Reverie aims to do away with language divide across devices & digital platforms


Reverie Language Technologies Pvt Ltd, a Bangalore-based startup which makes text communication possible in 32 languages via instant transliteration (the conversion of text from one script to another) and facilitates it across digital platforms and devices, is looking to eliminate what it terms a 'digital disability' in India.

Founded in November 2009 by the siblings, Arvind and Vivekanand Pani, and SK Mohanty, Reverie provides display technologies (language fonts and rendering engine), input method (keypads with predictive input capability) and text processing solutions (transliteration capability to render text in multiple languages) to various device manufacturers. Moreover, these solutions can be embedded not only into mobile phones, but also into set-top boxes, navigation devices and other appliances.

"Currently, majority of text communication in the digital world happens in English. But a study reveals that less than 10 per cent of the Indian population knows the language. That could be the reason why nearly 500 million people use their handsets for voice calls only. We aim to eliminate this language inequality by providing solutions for developers, hardware manufacturers and other content providers – so that they can optimise their offering to support various regional languages," said Arvind, co-founder and director of the company.


Reverie provides text input for normal keypads as well as touchscreen devices. "Our text input solutions include keypad designs, predictive typing and dictionaries. The keypads can be either physical mapping of keys or virtual," he added.

The company's products can be either integrated with devices at the OS (operating system) level or can be used for specific applications. Its solutions currently support iOS, Android, Symbian, Java, BREW MP, Samsung Bada and VRE.

Reverie claims its text entry designs and methodologies are very intuitive to handle all the scripts. "Our solutions make it easy to adopt the technology for entry-level handsets and make data entry as easy as speaking in native language. Our keypad has fixed character mapping which is faster than typing in English," explained Arvind.


It also offers solutions that enable content providers to deliver their content in multiple languages, based on a user's choice and the content generation tools that automatically do the text-to-audio synchronisation.  For example, the lyrics of a Hindi song can be transliterated to various other languages without affecting the song. And the same holds good for chat.

Reverie's Hindi font and rendering solution are already available on Micromax A87 and A57 mobile phone models, which don't cost more than $100. "Besides, our products consume low memory space. So, they are well-suited for sub-$50 mobile phones, tablets and set-top boxes," said Arvind.

A B2B company with 18 people on board, Reverie caters to enterprises in India, the Middle East and South-east Asian countries like Sri Lanka, Indonesia and Thailand. It is currently working on translation, text-to-speech and optical character recognition solutions.


The startup's key customers include Qualcomm, United States AID (USAID)-promoted Half The Sky, MapmyIndia, Indieon Technologies and Plustxt, among others. It is also catering to news media, e-commerce firms, content/service providers and telecom operators, apart from device OEMs.
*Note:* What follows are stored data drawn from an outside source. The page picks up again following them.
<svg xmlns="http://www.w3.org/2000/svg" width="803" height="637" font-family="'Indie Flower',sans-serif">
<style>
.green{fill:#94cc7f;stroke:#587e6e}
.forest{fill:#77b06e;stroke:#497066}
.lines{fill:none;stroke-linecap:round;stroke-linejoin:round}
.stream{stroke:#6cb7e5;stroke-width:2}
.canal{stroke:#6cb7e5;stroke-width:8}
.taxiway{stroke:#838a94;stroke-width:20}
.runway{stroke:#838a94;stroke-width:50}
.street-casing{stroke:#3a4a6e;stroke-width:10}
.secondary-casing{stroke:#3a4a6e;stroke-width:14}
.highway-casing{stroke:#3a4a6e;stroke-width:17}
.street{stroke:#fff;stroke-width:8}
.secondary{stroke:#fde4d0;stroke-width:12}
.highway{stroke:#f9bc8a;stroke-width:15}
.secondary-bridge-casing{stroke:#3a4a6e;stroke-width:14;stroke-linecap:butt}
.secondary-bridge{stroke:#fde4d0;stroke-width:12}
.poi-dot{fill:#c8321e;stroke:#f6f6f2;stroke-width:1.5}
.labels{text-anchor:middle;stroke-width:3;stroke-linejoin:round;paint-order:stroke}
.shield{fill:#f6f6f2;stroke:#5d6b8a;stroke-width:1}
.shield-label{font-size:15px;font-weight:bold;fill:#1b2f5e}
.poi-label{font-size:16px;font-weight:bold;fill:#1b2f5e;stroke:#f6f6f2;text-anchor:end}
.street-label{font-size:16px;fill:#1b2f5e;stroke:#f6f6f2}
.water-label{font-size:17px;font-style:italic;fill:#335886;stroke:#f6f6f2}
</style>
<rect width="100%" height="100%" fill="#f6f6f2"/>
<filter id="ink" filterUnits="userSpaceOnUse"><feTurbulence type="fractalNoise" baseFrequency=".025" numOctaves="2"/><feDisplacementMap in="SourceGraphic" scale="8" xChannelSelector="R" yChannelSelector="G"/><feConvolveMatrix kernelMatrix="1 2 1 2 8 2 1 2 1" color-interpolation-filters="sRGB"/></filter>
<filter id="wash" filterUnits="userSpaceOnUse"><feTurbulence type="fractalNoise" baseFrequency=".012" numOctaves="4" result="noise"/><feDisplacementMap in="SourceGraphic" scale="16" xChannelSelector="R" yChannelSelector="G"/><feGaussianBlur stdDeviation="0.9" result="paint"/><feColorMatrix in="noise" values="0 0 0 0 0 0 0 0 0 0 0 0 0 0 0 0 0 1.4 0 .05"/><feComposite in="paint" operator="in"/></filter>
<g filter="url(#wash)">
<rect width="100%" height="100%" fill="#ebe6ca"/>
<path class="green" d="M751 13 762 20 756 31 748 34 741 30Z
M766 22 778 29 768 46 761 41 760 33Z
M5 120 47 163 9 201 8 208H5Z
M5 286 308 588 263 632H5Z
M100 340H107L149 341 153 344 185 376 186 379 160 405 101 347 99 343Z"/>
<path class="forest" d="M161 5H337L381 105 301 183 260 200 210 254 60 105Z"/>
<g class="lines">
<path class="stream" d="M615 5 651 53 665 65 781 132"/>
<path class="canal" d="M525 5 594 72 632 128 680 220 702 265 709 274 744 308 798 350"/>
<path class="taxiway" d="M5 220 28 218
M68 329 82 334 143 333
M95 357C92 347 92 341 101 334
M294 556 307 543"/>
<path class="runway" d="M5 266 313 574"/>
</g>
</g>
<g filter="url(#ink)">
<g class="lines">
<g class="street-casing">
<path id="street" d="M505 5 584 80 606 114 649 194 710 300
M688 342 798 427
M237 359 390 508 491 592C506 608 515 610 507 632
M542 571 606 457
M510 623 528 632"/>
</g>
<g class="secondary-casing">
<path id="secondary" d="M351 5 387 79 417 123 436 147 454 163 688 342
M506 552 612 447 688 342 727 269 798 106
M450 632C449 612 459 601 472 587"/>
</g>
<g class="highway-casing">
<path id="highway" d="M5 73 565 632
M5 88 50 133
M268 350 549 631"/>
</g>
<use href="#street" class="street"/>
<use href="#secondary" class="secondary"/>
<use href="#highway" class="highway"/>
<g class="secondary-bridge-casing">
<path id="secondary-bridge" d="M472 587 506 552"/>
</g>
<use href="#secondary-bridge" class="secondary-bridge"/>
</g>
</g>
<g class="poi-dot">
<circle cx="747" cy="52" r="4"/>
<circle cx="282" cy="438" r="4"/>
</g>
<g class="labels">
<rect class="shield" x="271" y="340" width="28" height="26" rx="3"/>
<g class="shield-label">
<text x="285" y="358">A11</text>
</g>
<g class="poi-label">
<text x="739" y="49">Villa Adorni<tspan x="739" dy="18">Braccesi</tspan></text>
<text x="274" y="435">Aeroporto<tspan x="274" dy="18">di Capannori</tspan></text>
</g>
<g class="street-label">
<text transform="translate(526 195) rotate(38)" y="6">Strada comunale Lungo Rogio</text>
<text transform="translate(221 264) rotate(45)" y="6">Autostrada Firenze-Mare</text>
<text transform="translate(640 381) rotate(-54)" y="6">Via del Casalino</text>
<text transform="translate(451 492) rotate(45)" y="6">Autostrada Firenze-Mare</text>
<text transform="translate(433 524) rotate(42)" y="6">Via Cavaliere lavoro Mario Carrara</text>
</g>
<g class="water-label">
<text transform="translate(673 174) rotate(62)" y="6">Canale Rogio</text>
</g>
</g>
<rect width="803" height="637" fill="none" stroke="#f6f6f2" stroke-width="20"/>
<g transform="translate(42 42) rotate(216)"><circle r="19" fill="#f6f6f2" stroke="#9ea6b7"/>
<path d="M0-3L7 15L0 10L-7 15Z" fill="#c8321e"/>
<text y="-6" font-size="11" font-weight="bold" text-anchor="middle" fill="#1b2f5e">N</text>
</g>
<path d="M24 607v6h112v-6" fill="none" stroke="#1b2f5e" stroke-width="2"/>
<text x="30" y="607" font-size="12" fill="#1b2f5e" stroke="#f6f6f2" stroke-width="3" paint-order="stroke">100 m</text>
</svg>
According to Arvind, the company has already started generating revenues, but he did not disclose the details. "We are looking to break even in the next financial year and we will also seek funding around the same time," he said.

Last year, the company launched SDKs (software development kits) for application developers to enable text display, typing and transliteration in multiple languages. It supports 32 world languages including regional languages like Hindi, Malayalam, Punjabi, Kannada and international languages like Arabic, Japanese, Thai and Nepali, among others.  Android, J2ME and BlackBerry app developers can enable their apps to support those languages almost instantly. The SDK contains a set of UI controls like buttons, text boxes, edit boxes, etc.


According to Arvind, Reverie has competitors in each of its segments (text display, text input and content processing), and some of these are very large and well-established. "Breaking such barriers are challenging. However, our solutions are of good quality, simple and affordable, and those are our key strengths. We also have deep understanding of the properties of complex, non-English languages that reflect in the quality of our solutions. Such understanding and skills are not easy to develop or replicate by our competitors in a short timeframe," he noted.

Arvind sees an immense opportunity for these language-based solutions and services. "China alone has a $10 billion-plus market for local language services on mobile phones, compared to India's meagre $1.2 billion. Indian consumers spend over $2.5 billion annually on newspaper subscriptions and over $5.5 billion on TV channel subscriptions, 92-95 per cent of which are in local languages. Yet, the mobile market, in spite a much larger user base, has remained largely untapped due to lack of options for local language text consumption and interaction," he added before signing off.